TOPLEVEL_223_LAYOUT := RECORD
    UNSIGNED start {XPATH('@start')};
    REAL f_end {XPATH('@end')};
    UTF8 foo {XPATH('foo')};
END;

// ds := DATASET('~data::toplevel_223', TOPLEVEL_223_LAYOUT, XML('node'));

Simple example of overriding the default string ECL data type:

$ xml2ecl -s STRING foo.xml

FOO_LAYOUT := RECORD
    UNSIGNED start {XPATH('@start')};
    REAL f_end {XPATH('@end')};
    STRING foo {XPATH('foo')};
END;

// ds := DATASET('~data::foo', FOO_LAYOUT, XML('node'));

If you process multiple XML files at once, xml2ecl assumes that each file represents a separate example of the same underlying structure. This is useful, as variations in XML field values could be discovered and "filled in" by these additional data files.
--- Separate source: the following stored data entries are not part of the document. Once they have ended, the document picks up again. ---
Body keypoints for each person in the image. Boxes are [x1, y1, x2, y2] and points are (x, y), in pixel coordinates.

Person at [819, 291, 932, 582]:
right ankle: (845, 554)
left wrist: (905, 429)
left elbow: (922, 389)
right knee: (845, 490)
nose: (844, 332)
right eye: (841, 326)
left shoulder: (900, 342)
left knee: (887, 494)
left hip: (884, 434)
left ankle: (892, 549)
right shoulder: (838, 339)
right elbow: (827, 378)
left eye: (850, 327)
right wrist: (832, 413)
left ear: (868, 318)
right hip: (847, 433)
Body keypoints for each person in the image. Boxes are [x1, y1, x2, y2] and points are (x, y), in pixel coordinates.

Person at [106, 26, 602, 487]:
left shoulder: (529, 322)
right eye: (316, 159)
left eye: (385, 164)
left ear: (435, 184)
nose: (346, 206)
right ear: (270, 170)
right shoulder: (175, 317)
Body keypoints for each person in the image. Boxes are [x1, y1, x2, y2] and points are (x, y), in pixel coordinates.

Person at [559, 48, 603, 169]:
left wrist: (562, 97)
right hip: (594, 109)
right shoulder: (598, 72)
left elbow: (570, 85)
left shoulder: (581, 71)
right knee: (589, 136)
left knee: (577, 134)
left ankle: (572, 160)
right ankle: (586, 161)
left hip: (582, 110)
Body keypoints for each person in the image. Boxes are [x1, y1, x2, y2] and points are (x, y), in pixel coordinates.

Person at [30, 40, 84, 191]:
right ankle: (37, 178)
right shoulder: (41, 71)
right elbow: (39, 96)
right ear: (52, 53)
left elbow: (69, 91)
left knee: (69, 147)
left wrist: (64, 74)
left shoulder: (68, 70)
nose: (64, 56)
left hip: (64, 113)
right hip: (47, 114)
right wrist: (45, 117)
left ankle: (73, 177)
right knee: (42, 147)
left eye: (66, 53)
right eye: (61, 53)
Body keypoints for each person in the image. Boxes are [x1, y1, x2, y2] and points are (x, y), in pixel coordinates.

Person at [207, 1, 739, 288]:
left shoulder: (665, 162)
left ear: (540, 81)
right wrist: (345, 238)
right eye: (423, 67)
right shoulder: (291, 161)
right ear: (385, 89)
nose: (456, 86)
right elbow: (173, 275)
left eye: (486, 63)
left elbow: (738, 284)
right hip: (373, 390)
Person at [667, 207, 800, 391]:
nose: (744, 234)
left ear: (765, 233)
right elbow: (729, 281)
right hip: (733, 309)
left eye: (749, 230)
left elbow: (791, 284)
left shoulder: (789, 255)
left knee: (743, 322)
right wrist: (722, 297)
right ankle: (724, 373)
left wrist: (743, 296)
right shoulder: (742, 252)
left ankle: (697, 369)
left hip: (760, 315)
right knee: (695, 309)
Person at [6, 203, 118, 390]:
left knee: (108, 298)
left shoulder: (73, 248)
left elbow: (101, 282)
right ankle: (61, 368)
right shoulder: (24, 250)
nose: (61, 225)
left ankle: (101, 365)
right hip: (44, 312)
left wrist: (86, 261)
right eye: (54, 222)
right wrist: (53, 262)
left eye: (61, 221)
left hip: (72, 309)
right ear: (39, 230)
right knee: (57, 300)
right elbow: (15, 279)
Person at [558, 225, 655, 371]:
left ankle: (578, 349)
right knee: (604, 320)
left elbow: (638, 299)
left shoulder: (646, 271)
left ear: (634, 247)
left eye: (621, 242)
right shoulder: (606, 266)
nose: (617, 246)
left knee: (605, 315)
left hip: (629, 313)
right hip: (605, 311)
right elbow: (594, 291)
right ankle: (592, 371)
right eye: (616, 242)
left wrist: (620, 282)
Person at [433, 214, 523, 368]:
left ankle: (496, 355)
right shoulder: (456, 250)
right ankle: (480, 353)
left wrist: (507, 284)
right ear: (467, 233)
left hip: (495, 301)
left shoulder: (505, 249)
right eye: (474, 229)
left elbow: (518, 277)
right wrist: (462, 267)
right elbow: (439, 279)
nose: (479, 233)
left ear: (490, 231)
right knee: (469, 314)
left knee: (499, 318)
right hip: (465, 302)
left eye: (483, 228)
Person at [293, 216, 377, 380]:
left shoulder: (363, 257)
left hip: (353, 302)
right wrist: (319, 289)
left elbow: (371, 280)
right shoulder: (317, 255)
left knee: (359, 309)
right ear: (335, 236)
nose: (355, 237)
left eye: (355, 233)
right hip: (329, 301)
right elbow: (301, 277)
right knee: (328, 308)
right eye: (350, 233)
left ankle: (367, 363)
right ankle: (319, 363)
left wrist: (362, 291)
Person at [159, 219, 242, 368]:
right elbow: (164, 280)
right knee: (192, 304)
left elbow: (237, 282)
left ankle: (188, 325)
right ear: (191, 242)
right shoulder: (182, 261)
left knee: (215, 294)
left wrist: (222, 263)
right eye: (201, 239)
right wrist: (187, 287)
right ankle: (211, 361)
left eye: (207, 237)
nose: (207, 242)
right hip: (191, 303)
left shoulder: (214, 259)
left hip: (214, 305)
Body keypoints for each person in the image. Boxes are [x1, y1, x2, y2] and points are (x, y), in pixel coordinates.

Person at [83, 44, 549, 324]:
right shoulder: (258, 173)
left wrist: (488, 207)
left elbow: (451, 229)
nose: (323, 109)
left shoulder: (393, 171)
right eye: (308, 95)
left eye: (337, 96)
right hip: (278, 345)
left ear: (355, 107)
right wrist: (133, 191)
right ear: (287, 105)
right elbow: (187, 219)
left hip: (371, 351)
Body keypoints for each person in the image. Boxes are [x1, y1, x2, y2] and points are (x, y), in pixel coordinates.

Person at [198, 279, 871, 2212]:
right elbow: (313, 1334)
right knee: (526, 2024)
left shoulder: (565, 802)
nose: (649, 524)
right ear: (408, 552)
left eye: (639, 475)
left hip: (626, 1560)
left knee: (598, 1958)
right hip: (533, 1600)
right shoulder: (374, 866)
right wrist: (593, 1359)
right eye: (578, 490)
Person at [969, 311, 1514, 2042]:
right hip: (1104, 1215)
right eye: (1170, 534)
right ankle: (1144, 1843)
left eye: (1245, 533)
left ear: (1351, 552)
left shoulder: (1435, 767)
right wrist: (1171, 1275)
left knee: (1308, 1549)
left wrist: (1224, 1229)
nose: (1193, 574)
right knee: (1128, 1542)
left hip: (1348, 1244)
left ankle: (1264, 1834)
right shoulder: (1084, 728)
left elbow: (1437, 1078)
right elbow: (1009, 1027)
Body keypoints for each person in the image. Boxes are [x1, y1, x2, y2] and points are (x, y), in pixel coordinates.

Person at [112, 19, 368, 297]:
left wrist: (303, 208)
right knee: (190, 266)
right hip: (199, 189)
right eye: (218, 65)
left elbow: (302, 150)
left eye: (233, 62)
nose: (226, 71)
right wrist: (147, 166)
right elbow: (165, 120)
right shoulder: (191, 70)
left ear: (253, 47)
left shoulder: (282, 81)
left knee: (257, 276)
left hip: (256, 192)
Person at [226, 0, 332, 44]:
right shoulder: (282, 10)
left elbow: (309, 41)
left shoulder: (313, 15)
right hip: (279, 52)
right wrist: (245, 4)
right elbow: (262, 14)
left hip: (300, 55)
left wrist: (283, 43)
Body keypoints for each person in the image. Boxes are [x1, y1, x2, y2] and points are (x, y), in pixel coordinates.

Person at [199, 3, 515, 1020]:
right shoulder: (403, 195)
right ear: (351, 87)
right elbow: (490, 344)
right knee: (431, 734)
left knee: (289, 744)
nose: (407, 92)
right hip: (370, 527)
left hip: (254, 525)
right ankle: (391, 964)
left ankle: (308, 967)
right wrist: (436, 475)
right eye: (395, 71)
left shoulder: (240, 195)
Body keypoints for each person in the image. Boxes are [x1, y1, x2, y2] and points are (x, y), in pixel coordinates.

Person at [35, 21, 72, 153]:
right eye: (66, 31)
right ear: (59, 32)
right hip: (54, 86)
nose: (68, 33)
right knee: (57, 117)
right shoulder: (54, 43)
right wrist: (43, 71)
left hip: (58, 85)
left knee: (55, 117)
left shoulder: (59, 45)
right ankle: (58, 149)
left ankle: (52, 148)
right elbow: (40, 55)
Assuming a second file baz.xml with the following contents:

<node start="42" end="false" incr="3.5">
    <foo>frob</foo>
</node>

Notice that the end field contains a boolean instead of a float, and there is an additional field named incr in the object. The two layouts from the two files were merged:

$ xml2ecl foo.xml baz.xml 

TOPLEVEL_223_LAYOUT := RECORD
    UNSIGNED start {XPATH('@start')};
    STRING f_end {XPATH('@end')}; // boolean, float
    REAL incr {XPATH('@incr')};
    UTF8 foo {XPATH('foo')};
END;

// ds := DATASET('~data::toplevel_223', TOPLEVEL_223_LAYOUT, XML('node'));

One of the more interesting uses for xml2ecl is determining the record structure needed to parse a SOAP API call. Here is a call showing a reply to an example RPC call:

$ curl -s 'https://www.crcind.com/csp/samples/SOAP.Demo.cls?soap_method=AddInteger&Arg1=31&Arg2=11'

<?xml version="1.0" encoding="UTF-8" ?>
<SOAP-ENV:Envelope xmlns:SOAP-ENV='http://schemas.xmlsoap.org/soap/envelope/' xmlns:xsi='http://www.w3.org/2001/XMLSchema-instance' xmlns:s='http://www.w3.org/2001/XMLSchema'>
  <SOAP-ENV:Body><AddIntegerResponse xmlns="http://tempuri.org"><AddIntegerResult>42</AddIntegerResult></AddIntegerResponse></SOAP-ENV:Body>
</SOAP-ENV:Envelope>

xml2ecl does not properly handle the XML encoding tag at the beginning, but you can remove it via sed and pipe the result to xml2ecl for processing:

$ curl -s 'https://www.crcind.com/csp/samples/SOAP.Demo.cls?soap_method=AddInteger&Arg1=31&Arg2=11' \
    | sed -e 's/<\?.*\?>//' \
    | xml2ecl 

ADDINTEGERRESPONSE_LAYOUT := RECORD
    UTF8 f_xmlns {XPATH('@xmlns')};
    UNSIGNED addintegerresult {XPATH('AddIntegerResult')};
END;

BODY_LAYOUT := RECORD
    DATASET(ADDINTEGERRESPONSE_LAYOUT) addintegerresponse {XPATH('AddIntegerResponse')};
END;

TOPLEVEL_223_LAYOUT := RECORD
    UTF8 soap_env {XPATH('@SOAP-ENV')};
    UTF8 xsi {XPATH('@xsi')};
    UTF8 s {XPATH('@s')};
    DATASET(BODY_LAYOUT) body {XPATH('Body')};
END;

// ds := DATASET('~data::toplevel_223', TOPLEVEL_223_LAYOUT, XML('Envelope'));

The previous example emits a sample DATASET() as a comment, but you would probably want to use it within ECL code instead:

ds := HTTPCALL
    (
        'https://www.crcind.com/csp/samples/SOAP.Demo.cls?soap_method=AddInteger&Arg1=31&Arg2=11',
        'GET',
        'text/xml',
        TOPLEVEL_525_LAYOUT
    );

Limitations

  • Namespace handling has not been fully tested.
  • XML encoding tags (e.g. <?xml version="1.0" encoding="UTF-8" ?> are not handled properly.